Eh bien personnellement j'ai beaucoup aimé cette série...

Demosthene
16/03/2022 à 17:32

Je me suis endormie 3 fois devant. Ça veut tout dire. C'est vraiment du déjà vu. Dommage.

Ded
16/03/2022 à 13:43

Le véritable tour de force de cette série est d'avoir substitué à une montée en tension que justifierai une intrigue aussi "touffue" jusqu'à son climax final, l'énergie d'un marathon couru à reculons. Et qui culmine in fine au paroxysme d'un ennui à hurler. 45 minutes, depuis qu'il ont passé les cadènes au gros vilain méchant Nick (le spectateur !), d'auto-flagellation morale, de jérémiades lacrymales et d'échanges de regards de cocker, dépité qu'on lui ait changé ses croquettes préférées. 45 mn de scénario en état de mort cérébrale dans l'attente d'un hypothétique rebondissement, histoire de compenser un peu mes trois soirées perdues ! Las ! ça m'apprendra à me laisser encore tenter, à mon âge, par une proposition filmique sur le seul nom d'un(e) artiste...

Birdy en noir
16/03/2022 à 11:54

@ Kimfist : je peux passer 45min à chercher un truc à regarder et baisser les bras. Et c'est la même sur Amazon. Affligeant.

Pi
16/03/2022 à 05:04

Une série que j'ai lâché au second épisode tellement le personnage de la fille est stupide et les situations qu'elle provoque par son comportement sont téléphonées.

kimfist
15/03/2022 à 22:00

même avec un iPhone il y a plus de réglage pour l'étalonnage que dans toute cette série... je ne me laisserai plus avoir par les bandes annonce de Netflix...

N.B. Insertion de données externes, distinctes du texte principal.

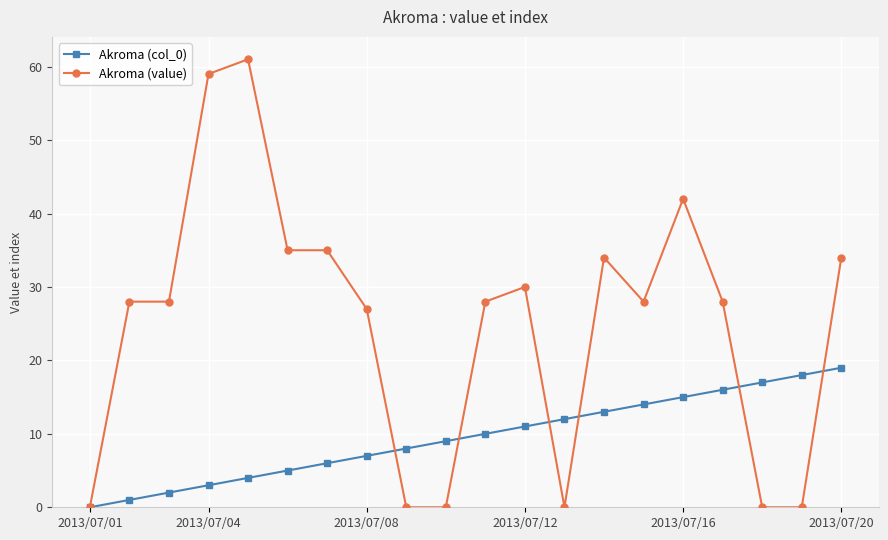

Does the chart have visible grid lines?

Yes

Elles sont ou les séries comme "le jeu de la dame" ou "the haunting" ???

Le dernier bon programme que j'ai vue c'est "Sermont de minuit" et de l'eau à coulé sous les ponts depuis.

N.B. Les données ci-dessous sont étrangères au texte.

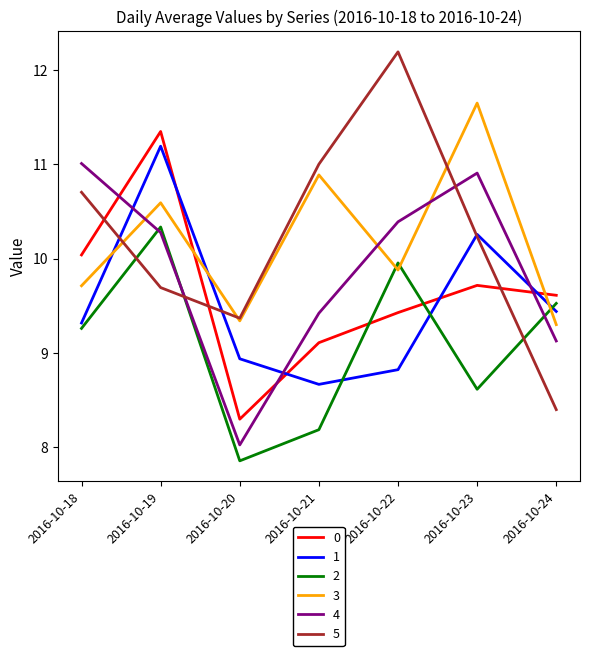

What is the difference between the maximum and minimum values in the 5 series?

3.8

Et pourtant toute les semaines on à 5 tv nouvelas, 3 téléfilm érotico-policier, 1 Arlan Coben, et des truc coréen produit ou racheté pel mel...

Netflix avant c'était le nouveau HBO, maintenant c'est just une chaine de la TNT !

Vincent (the goat)
15/03/2022 à 15:43

J'adore Toni Collette!
Une actrice qui traverse les décennies en enchaînant films indépendants et de studios, tout genre confondu, avec brio.